By Geoffrey Smith
Investing.com -- Deliveroo (LON:ROO) stock rose at the open on Wednesday but failed to hold its gains after the food delivery company said it will end its loss-making efforts to crack the Australian market.
By 03:30 ET (08:30 GMT), Deliveroo stock in London was down 1.2%.
"The Company has determined that it cannot reach a sustainable and profitable scale in Australia without considerable financial investment, and the expected return on such investment is not commensurate with Deliveroo's risk/reward thresholds," the company said in a statement.
In the first half of this year, losses in Australia had shaved some 30 basis points off Deliveroo's basic operating margins, while accounting for only 3% of gross transaction value, which measures the overall orders processed by the group.
The news comes less than a month after Deliveroo said GTV growth this year would be in the lower half of its forecast range of 4-12%, as it focused on lower-risk growth opportunities.
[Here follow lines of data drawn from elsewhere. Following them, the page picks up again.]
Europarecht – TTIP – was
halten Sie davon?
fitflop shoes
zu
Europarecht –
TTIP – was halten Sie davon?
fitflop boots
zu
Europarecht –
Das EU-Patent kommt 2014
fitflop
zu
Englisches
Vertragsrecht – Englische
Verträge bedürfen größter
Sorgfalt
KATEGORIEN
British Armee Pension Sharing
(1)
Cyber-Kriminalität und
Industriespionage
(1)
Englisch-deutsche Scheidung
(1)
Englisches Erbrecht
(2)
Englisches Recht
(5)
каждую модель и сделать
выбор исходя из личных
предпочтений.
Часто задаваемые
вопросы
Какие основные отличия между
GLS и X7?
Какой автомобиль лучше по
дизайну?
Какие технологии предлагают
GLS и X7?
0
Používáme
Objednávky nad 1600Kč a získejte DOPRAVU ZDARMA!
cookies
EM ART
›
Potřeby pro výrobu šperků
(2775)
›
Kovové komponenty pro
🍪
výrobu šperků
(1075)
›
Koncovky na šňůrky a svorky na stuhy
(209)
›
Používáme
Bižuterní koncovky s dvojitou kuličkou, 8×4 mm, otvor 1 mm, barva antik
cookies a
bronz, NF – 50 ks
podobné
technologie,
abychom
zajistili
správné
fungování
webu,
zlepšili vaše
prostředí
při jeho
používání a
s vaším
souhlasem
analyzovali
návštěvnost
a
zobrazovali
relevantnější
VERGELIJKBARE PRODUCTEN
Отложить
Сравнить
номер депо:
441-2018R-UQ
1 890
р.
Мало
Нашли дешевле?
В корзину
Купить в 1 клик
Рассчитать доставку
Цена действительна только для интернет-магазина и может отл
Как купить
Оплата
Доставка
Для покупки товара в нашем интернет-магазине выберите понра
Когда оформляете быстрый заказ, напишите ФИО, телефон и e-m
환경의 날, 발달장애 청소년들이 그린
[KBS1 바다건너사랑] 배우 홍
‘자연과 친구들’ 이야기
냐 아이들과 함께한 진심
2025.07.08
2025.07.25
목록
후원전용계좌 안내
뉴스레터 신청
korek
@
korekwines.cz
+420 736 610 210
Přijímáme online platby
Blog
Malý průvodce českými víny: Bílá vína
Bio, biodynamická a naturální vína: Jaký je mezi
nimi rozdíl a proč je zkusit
As such, it also expects loss before interest, taxes, depreciation, and amortization to be at the narrower end of its forecast range.
Deliveroo's GTV is being flattered by the highest inflation in over 40 years in its core U.K. market, however. The expected GTV gain of 4-8% is well below the rate of inflation, which hit 11.1% in October.
Deliveroo stock is down by more than three-quarters from its 2021 peak but has stabilized in recent weeks even as the economic outlook in the U.K. has worsened. It's up some 30% from its September lows.